On April 18, 2019, the United States won a critical dispute settlement case in the World Trade Organization (WTO) against China for not adhering to prior obligations to open its market to world agricultural grain trade. This marked the second consecutive WTO win for the United States in the last few months.

Specifically, the dispute settlement panel sided with the United States and found that China did not administer their tariff rate quotas (TRQs) for corn, wheat and rice in a way that was predictable, fair or transparent, which violated pledges that China made when it became a member of the WTO in December 2001. Instead, China offered TRQs to state-owned firms that had no intention of importing world grain at the lower, in-quota tariff rates. This helped support China’s domestic producers and accentuated China’s distorting high loan rates for corn, wheat and rice that started in 2007. In addition, China did not apply the same TRQ rules to non-state-owned firms that sought TRQ grain imports due to the heady $100/MT profits that were offered. The two-tiered TRQ import marketplace was unfairly controlled by the Chinese government.

China often imported only 20% to 40% of grain established for import under the TRQs; in several years, it was far less. China pledged to annually import 9.6 million metric tons (MMTs) of wheat (or $1.9 billion, at today’s prices), 7.2 MMTs of corn ($1.22 billion), and 2.66 MMTs of long grain and 2.66 MMTs of short grain rice (combined at $980 million), for a total annual tonnage of 22.12MMTs ($4.1 billion). The TRQ grain imports could be sourced from any country. Such imports would account for 6.6% of 2018 annual U.S. farm net revenue.

However, since 2002, China has imported just 79 MMTs of corn/wheat, or 27.6% of its pledged WTO commitment. This means that 89 MMTs (or 3.5 billion bushels) of corn and 116 MMTs (or 4.25 billion bushels) of wheat were not imported, which was one reason why U.S. and world grain stocks bulged following the maturation of biofuel demand in the United States and the European Union in 2013. Using an average price of $220/MT, AgResource calculates that China did not secure and import an estimated $45 billion of world corn/wheat over the past 16 years! Adding in lost rice trade would further downwardly skew world farm income.

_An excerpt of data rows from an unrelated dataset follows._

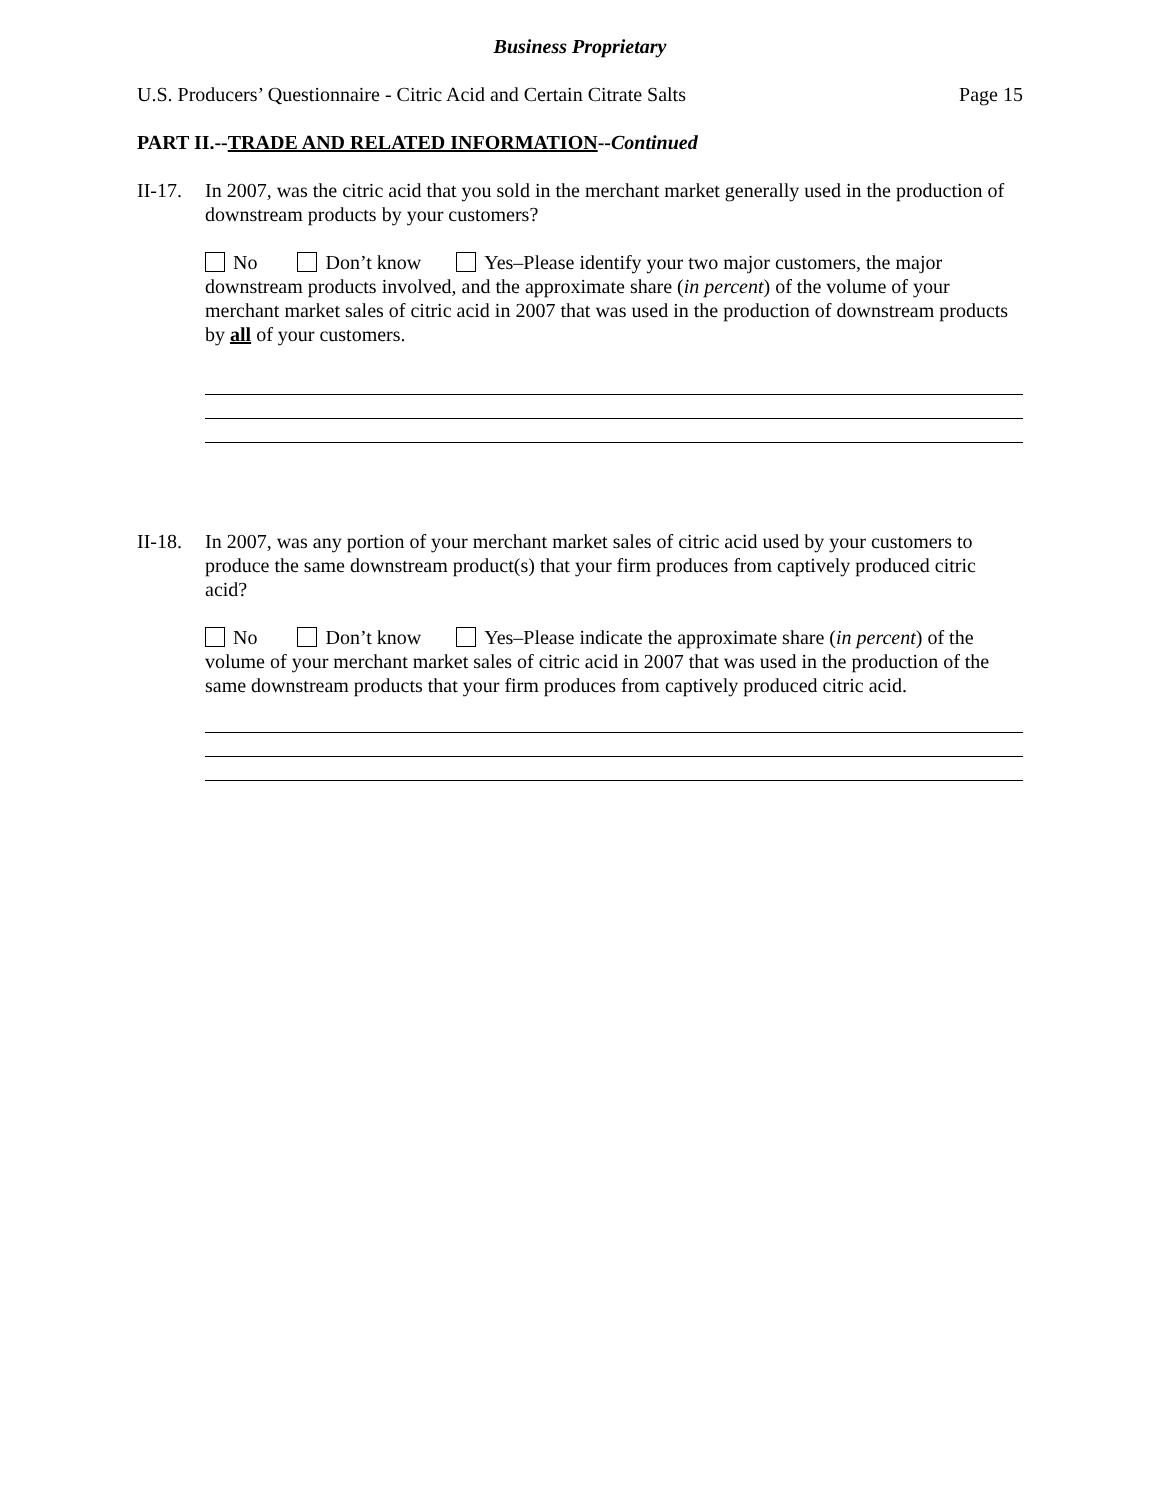Business Proprietary
U.S. Producers’ Questionnaire - Citric Acid and Certain Citrate Salts Page 15
PART II.--TRADE AND RELATED INFORMATION--Continued
II-17.
In 2007, was the citric acid that you sold in the merchant market generally used in the production of downstream products by your customers?
No Don’t know Yes–Please identify your two major customers, the major downstream products involved, and the approximate share (in percent) of the volume of your merchant market sales of citric acid in 2007 that was used in the production of downstream products by all of your customers.
II-18.
In 2007, was any portion of your merchant market sales of citric acid used by your customers to produce the same downstream product(s) that your firm produces from captively produced citric acid?
No Don’t know Yes–Please indicate the approximate share (in percent) of the volume of your merchant market sales of citric acid in 2007 that was used in the production of the same downstream products that your firm produces from captively produced citric acid.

This WTO case was originally filed by the Obama Administration in 2016, but was supported by the Trump Administration as they targeted China for unfair trade practices amid an expanding bilateral trade deficit. The WTO TRQ ruling should help the United States in its ongoing China trade negotiations, and the ruling reflects the importance of WTO in the trade dispute settlement process. However, it’s difficult to understand why it took 14 years for a developed agricultural exporter like the United States to call “foul.” This illustrates the need for an enforcement mechanism to make sure that China follows through with any future trade pledges. Unfortunately, any trade negotiations between the United States and China are unlikely to recover all the lost financial benefits that these potential annual China grain imports would have offered. This is one reason why world farmers need to constantly monitor and support the free-and-fair trade principles that are sponsored within the WTO.

Author Dan Basse is an agricultural economist and president of AgResource Company. He has been in the commodity business since 1979, providing research and insight around the globe.